Is that good enough for your homework assignment?
While reading about binary semaphore and mutex I found the following difference:
Both can have value 0 and 1, but mutex can be unlocked by the same
thread which has acquired the mutex lock. A thread which acquires
mutex lock can have priority inversion in case a higher priority
process wants to acquire the same mutex whereas this is not the case
with binary semaphore.
So where should I use binary semaphores? Can anyone cite an example?
EDIT: I think I have figured out the working of both. Basically binary semaphore offer synchronization whereas mutex offer locking mechanism. I read some examples from Galvin OS book to make it more clear.
One typical situation where I find binary semaphores very useful is for thread initialization where the thread will read from a structure owned by the parent thread. The parent thread needs to wait for the new thread to read the shared data from the structure before it can let the structure's lifetime end (by leaving its scope, for instance). With a binary semaphore, all you have to do is initialize the semaphore value to zero and have the child post it while the parent waits on it. Without semaphores, you'd need a mutex and condition variable and much uglier program logic for using them.
In almost all cases I use binary semaphore to signal other thread without locking.
Simple example of usage for synchronous request:
Thread 1:
Semaphore sem;
request_to_thread2(&sem); // Function sending request to thread2 in any fashion
sem.wait(); // Waiting request complete
Thread 2:
Semaphore *sem;
process_request(sem); // Process request from thread 1
sem->post(); // Signal thread 1 that request is completed
Note: You before post semaphore in thread 2 processing you can safely set thread 1 data without any additional synchronization.
The canonical example for using a counted semaphore instead of a binary mutex is when you have a limited number of resources available that are a) interchangeable and b) more than one.
For instance, if you want to allow a maximum of 10 readers to access a database at once, you can use a counted semaphore initialized to 10 to limit access to the resource. Each reader must acquire the semaphore before accessing the resource, decrementing the available count. Once the count reaches 0 (i.e. 10 readers have gained access to, and are stil using the database), all other readers are locked out. Once a reader finishes, they bump semaphore count back up by one to indicate that they are no longer using the resource and some other reader may now obtain the semaphore lock and gain access in their stead.

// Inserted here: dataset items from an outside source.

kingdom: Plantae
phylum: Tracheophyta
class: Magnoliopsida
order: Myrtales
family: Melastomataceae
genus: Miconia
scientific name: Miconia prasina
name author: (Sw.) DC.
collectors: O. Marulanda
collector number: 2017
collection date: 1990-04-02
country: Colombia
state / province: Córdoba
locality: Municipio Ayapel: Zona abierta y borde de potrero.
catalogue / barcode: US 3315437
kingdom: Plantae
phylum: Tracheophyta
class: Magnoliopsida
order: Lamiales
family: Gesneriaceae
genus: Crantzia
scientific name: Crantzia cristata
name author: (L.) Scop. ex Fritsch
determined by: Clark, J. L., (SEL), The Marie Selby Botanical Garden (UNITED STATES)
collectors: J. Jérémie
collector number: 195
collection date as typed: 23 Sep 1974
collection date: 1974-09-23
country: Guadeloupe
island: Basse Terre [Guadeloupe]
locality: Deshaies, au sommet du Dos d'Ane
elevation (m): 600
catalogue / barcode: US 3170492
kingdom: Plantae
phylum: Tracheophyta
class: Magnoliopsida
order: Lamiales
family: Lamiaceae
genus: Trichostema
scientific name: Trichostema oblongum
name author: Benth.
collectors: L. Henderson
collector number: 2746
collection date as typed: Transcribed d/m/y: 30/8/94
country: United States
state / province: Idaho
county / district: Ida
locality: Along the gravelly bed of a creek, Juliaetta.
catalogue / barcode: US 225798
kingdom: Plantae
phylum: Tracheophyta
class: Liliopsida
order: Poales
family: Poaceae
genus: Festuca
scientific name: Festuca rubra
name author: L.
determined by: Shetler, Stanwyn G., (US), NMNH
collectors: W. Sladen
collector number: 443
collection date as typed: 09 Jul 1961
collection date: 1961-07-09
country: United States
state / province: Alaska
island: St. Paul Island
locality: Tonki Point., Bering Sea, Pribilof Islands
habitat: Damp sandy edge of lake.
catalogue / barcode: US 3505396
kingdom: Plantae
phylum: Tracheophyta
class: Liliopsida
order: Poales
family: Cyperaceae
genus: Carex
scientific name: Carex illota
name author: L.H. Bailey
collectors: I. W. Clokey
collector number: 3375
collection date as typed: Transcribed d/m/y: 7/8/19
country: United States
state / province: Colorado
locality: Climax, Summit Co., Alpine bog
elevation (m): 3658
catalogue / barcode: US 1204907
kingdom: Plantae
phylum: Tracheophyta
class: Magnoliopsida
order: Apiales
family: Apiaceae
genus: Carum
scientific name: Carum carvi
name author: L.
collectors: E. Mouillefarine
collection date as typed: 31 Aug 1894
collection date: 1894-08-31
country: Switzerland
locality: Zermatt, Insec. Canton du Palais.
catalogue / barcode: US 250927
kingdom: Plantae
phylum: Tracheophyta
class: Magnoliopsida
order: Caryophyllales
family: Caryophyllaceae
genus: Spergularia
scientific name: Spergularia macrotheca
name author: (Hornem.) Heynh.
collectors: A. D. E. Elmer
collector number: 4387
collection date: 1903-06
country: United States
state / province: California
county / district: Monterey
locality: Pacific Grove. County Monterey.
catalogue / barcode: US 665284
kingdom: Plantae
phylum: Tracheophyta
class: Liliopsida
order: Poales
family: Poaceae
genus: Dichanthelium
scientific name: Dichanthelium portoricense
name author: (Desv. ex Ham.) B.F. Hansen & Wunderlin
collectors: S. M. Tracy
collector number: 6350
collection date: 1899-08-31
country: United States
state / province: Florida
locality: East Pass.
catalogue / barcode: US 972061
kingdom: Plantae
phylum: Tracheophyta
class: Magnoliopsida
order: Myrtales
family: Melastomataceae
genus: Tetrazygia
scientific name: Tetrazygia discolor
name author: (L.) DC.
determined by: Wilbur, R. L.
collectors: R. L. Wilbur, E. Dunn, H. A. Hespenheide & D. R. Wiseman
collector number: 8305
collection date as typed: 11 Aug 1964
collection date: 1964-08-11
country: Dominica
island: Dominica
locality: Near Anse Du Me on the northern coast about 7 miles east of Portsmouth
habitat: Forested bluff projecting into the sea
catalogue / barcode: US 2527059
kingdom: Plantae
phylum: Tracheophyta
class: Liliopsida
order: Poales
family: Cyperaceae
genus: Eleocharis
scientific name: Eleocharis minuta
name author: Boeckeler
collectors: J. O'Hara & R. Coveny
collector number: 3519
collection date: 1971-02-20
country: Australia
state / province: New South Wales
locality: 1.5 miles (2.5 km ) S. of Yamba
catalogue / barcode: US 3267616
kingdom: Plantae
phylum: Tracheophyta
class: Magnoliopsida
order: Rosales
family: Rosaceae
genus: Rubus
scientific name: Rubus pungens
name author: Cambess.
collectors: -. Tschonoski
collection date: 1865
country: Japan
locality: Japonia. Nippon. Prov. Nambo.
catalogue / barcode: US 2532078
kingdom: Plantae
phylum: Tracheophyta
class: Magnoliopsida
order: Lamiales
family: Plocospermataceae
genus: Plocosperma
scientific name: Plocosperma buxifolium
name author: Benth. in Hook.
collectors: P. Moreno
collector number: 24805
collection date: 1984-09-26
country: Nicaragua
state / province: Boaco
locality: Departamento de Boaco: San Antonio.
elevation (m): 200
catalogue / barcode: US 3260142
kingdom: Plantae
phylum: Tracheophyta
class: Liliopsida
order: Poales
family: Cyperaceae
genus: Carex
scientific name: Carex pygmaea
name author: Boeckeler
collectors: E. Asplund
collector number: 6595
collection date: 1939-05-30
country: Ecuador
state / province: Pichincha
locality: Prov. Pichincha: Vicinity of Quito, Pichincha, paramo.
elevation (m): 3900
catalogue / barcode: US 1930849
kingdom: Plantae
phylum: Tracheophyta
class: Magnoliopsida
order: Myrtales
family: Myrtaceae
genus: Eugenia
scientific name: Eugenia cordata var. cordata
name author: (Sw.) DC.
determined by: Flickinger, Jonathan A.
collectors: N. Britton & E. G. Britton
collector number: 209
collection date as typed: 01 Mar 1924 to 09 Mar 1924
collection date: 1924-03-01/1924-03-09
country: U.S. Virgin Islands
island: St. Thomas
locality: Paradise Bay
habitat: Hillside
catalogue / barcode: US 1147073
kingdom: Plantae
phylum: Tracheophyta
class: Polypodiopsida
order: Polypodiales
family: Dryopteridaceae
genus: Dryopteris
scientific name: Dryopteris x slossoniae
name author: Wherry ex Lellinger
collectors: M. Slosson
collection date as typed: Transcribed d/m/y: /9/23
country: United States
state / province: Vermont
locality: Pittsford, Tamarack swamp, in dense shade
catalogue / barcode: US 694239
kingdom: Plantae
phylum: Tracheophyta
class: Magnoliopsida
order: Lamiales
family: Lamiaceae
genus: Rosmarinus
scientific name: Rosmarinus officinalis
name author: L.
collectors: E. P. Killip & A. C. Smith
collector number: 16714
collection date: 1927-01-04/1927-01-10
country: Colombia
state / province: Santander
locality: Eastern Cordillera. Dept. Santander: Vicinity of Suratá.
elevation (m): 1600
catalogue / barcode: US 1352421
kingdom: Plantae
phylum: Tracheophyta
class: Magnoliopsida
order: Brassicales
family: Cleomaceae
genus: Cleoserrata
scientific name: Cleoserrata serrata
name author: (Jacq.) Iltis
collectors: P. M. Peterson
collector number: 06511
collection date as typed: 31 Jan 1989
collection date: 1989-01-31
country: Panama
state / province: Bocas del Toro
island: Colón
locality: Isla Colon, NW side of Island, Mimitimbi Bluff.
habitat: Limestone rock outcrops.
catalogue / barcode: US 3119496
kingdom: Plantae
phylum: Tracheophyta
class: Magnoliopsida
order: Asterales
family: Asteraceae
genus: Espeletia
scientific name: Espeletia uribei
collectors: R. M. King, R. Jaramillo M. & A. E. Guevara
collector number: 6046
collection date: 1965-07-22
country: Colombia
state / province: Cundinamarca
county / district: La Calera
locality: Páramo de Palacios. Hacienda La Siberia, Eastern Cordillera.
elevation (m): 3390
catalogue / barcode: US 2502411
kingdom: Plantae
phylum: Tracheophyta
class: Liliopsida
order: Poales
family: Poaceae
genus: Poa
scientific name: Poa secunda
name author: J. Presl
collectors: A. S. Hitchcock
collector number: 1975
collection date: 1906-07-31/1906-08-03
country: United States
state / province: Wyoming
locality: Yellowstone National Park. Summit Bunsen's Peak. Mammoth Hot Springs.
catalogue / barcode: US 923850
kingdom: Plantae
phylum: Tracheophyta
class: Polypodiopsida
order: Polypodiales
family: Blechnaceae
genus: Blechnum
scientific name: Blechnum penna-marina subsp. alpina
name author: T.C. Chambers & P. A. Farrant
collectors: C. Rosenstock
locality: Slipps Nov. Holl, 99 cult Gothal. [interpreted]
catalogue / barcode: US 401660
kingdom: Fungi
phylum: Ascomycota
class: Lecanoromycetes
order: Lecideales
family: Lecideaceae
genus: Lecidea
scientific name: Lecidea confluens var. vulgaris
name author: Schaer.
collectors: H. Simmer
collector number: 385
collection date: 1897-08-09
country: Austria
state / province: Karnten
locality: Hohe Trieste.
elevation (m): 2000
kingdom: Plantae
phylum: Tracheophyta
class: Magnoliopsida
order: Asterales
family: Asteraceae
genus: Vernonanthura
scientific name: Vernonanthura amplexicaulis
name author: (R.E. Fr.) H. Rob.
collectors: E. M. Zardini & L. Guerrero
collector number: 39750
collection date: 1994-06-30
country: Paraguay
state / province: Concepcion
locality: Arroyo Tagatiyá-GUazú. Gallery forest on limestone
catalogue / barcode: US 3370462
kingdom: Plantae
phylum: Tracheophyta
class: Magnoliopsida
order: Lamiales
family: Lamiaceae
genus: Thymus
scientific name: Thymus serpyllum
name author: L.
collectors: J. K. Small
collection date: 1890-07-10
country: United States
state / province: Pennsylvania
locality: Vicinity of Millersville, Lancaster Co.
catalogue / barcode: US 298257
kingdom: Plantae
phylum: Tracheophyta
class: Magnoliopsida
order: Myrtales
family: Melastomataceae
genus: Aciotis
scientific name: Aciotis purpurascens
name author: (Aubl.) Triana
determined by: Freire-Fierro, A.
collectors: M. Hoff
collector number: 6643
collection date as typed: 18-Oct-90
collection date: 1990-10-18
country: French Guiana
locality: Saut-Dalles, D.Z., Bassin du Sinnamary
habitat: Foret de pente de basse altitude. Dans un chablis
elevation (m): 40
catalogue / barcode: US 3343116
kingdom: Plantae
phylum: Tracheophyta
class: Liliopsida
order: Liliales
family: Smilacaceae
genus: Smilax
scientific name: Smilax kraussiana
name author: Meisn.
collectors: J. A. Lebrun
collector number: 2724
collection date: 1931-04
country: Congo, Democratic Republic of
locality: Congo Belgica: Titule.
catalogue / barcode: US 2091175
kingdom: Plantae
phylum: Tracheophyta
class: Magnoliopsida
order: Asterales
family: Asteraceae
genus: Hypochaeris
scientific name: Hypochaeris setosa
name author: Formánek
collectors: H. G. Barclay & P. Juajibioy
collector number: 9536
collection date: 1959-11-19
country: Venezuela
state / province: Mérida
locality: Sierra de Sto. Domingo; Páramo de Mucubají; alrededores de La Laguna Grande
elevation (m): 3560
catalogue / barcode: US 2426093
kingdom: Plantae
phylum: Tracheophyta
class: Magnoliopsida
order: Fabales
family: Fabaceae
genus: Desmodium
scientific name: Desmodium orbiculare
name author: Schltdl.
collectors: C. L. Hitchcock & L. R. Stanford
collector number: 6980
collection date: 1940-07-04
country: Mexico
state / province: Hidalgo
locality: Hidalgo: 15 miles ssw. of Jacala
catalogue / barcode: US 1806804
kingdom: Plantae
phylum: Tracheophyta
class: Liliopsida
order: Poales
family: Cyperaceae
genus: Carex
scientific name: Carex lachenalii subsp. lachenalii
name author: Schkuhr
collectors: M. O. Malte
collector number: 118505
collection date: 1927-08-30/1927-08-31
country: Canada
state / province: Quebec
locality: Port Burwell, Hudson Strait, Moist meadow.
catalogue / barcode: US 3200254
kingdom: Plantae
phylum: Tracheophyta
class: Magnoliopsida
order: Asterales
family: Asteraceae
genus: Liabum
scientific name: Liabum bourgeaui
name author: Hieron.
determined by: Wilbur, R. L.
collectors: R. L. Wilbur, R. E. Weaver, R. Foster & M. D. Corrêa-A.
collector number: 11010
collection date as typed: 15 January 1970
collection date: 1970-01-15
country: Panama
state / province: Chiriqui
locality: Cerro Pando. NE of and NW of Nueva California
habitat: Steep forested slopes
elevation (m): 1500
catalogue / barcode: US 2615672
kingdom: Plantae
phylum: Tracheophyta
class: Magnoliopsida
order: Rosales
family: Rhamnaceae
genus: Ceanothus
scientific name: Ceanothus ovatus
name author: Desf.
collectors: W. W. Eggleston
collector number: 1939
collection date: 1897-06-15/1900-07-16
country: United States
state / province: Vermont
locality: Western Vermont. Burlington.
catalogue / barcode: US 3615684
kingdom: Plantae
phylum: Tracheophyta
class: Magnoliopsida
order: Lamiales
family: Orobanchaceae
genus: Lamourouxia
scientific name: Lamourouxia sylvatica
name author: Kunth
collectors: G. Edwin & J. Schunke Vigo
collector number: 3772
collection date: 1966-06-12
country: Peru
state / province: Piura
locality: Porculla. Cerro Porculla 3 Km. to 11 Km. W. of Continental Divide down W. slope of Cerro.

However, the counted semaphore, just like all other synchronization primitives, has many use cases and it's just a matter of thinking outside the box. You may find that many problems you are used to solving with a mutex plus additional logic can be more-easily and more-straightforwardly implemented with a semaphore. A mutex is a subset of the semaphore, that is to say, anything you can do with a mutex can be done with a semaphore (simply set the count to one), but that there are things that can be done with a semaphore alone that cannot be done with just a mutex.
At the end of the day, any one synchronization primitive is generally enough to do anything (think of it as being "turing-complete" for thread synchronization, to bastardize that word). However, each is tailor-fit to a different application, and while you may be able to force one to do your bidding with some customization and additional glue, it is possible that a different synchronization primitive is better-fit for the job.